Pandemia
El gran destape
A la mascarilla, mucha gente ya se ha acostumbrado. Yo hay cosas a las que me niego a acostumbrarme
Notas del martes 19 de abril, de los audios de Rubi y de Geri, del último coletazo del invierno y del fin de la obligatoriedad de las mascarillas en interiores que mañana entra en vigor, y qué vigor. Sabíamos que llegaría un momento en el que habría que elegir entre morir de coronavirus o de tristeza, y aquí está. Se viene el gran destape. Mañana a esta hora, un niño conocerá la sonrisa de su profesor después de tres cursos y el adolescente verá por primera vez los labios que habrá de besar hasta el final de sus días. De todos los atropellos que hemos cometido, el peor es el que se ha perpetrado contra los chavales. Que no se quejaran los niños de las normas anti Covid era la peor de las señales. Como no votan, los hemos mantenido a salvo de una enfermedad que no sufren a cambio de unas restricciones que los han herido como a ninguno. La escena de aquellas mañanas en que los críos en los colegios respetaban la distancia de seguridad y las líneas en el suelo sin decir chitón a muchos les pareció candorosa; a mí, la más aterradora. Mañana brindaré por esos niños ahora descarados.

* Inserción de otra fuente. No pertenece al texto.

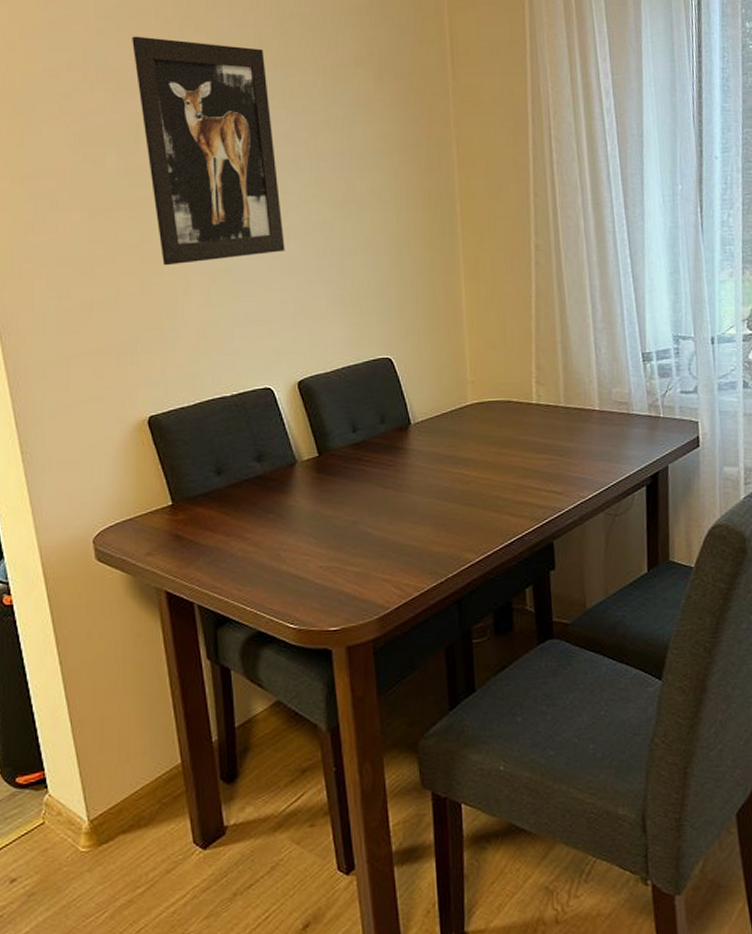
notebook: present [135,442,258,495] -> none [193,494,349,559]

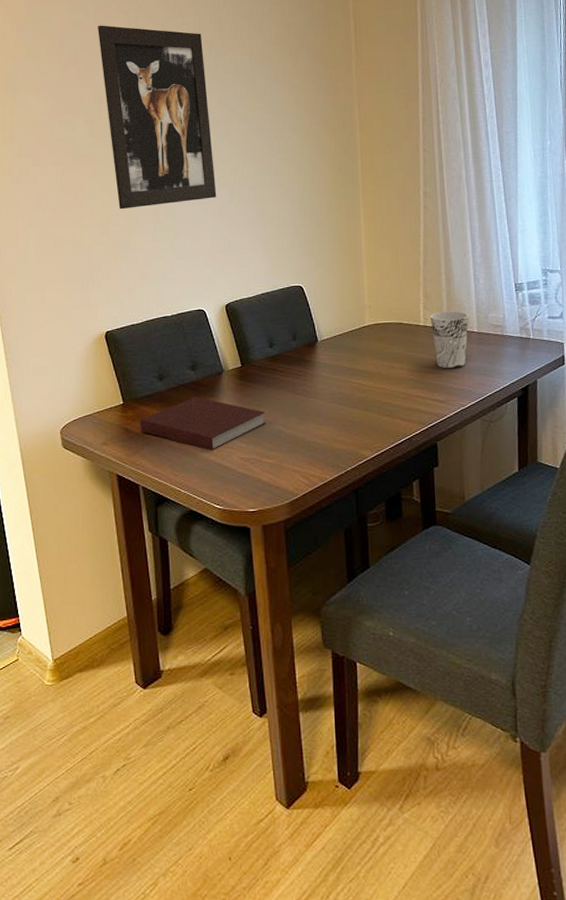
notebook: none [193,494,349,559] -> present [139,396,266,451]
cup: none [544,385,590,455] -> present [430,311,469,369]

A la mascarilla, mucha gente ya se ha acostumbrado. Yo hay cosas a las que me niego a acostumbrarme. Nunca llevé aquellas mascarillas de moda con telas elegante de cuadritos y diseños chic que hacían juego con la demás ropa. Me negué a que la mascarilla fuera una parte de mí y que hiciera juego conmigo. No, no era una prenda. Siempre la he considerado un parche externo, casi ortopédico. Cada día que me la he puesto pensé en el día en el que habría de quitármela y, con vuestro permiso, me la voy a quitar. Puede que me salvara la vida, pero digo adiós al trocito de tela azul, ahogo constante, alientillo, goma que se clava en la carne, marca en la nariz, orejas de soplillo, retraso en el aprendizaje del habla y alumno de secundaria en la consulta del psiquiatra.
De la pandemia quiero aprender a olvidarla. Aquí se queda esta hoja de parra. Hay que salir ahí a enseñar las barbillas y los bigotes, las comisuras, las pecas, las narices chatas, rectas o respingonas, los surcos nasofaríngeos, los hoyuelos tan graciosos, los carmines y los dientes, algunos tan blancos y tan en fila y otros que parece que los han echado a puñados en la boca del dueño. Que enciendan ya la luz de la discoteca, que vamos a vernos las caras. Somos feos, y qué pasa. Estamos vivos, ¿qué más queremos?.